戦いの方程式①

投稿者:河内平野  投稿日:2014年10月 2日(木)17時40分51秒    通報
仏典に、「ライオンの毛皮」という物語(獅子皮本生物語)がある。
――あるところに、立派な麦畑があった。
農夫たちが一生懸命に耕し、育てた麦畑である。
ある年のこと、その麦畑に、なんとライオン(獅子)が現れた。
そして、大切な麦を次から次へと食い荒らしていった。

「なんとしても追い払わねば」――畑の番人はあわてた。
しかし、相手がライオンではとても近づくことはできない。
ライオンはいたる所に出没しては、悠然と麦を食べていった。

「これ以上、畑をめちゃくちゃにされてはたまらない」
――とうとう我慢の限界を超えた村人は、ついに立ち上がった。
こぞって手に手に武器を持ち、ほら貝を吹き、太鼓を打ち鳴らしながら、畑へと押し寄せた。
そしてライオンめがけて大声で叫んだ。

満腹のうえに、「どうせ皆、恐れているんだ。向かってくるわけがない」と油断しきっていた《ライオン》は驚いた。
驚いたあまり、つい声が出た。「ヒヒン、ヒヒン」――とでも鳴いたのだろうか。
ともあれ、ライオンとは似ても似つかぬ声であった。
卑しい本性が声に出た。
黙っていればよかったのに、我を忘れて、ついつい卑しい声を張り上げてしまったばかりに、中身がわかってしまったのである。
まさに《自滅》《自爆》であった。

「おや、あれはロバの声だぞ」
「なんと、ライオンじゃない。ロバだ」
農夫たちは、勢いづいた。そして、たちまちロバに飛びかかり、さんざんに打ち倒してしまった。

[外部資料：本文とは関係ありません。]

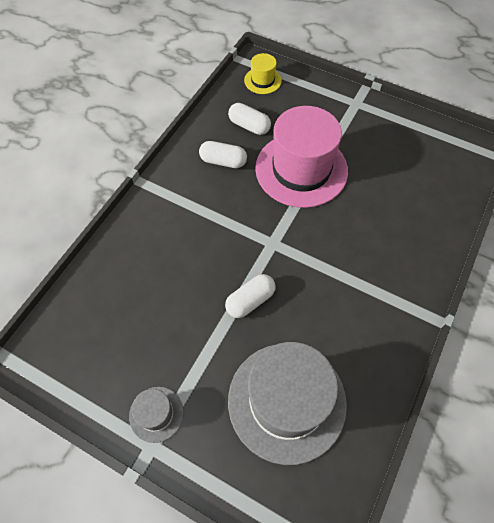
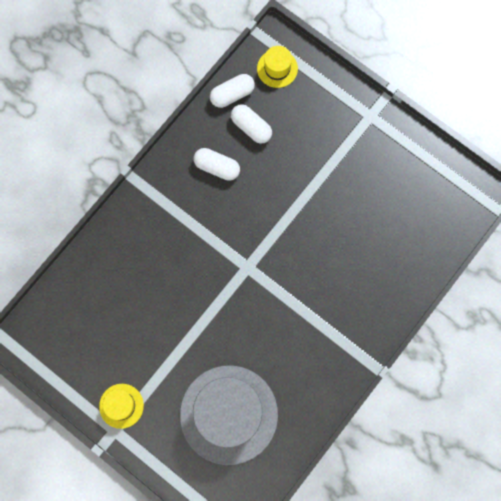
camera: 10 degrees right, 15 degrees up
grey hat [129,387,184,443] -> yellow hat [99,384,144,429]
white capsule [225,274,276,318] -> white capsule moved to [210,74,255,108]
pink hat [255,106,348,208] -> none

――このロバは、一人の商人が商売で立ち寄る先々で、ロバの背から荷を降ろすと、ロバにライオンの毛皮をまとわせて畑に放っていたのだった。

商人がもどってきたとき、哀れなロバはもはや虫の息だった。
ロバは商人に笑われた。
「ライオンの毛皮をまとっていれば、いついつまでも緑の麦を食べることができたものを、ロバの一声発したばかりに、身を滅ぼしてしまったことよ」――と。

これは「本生経」に説かれる話である。
本当に仏典の知恵は深い。今を見とおしたかのような物語である。(「南伝大蔵経」第三十巻)。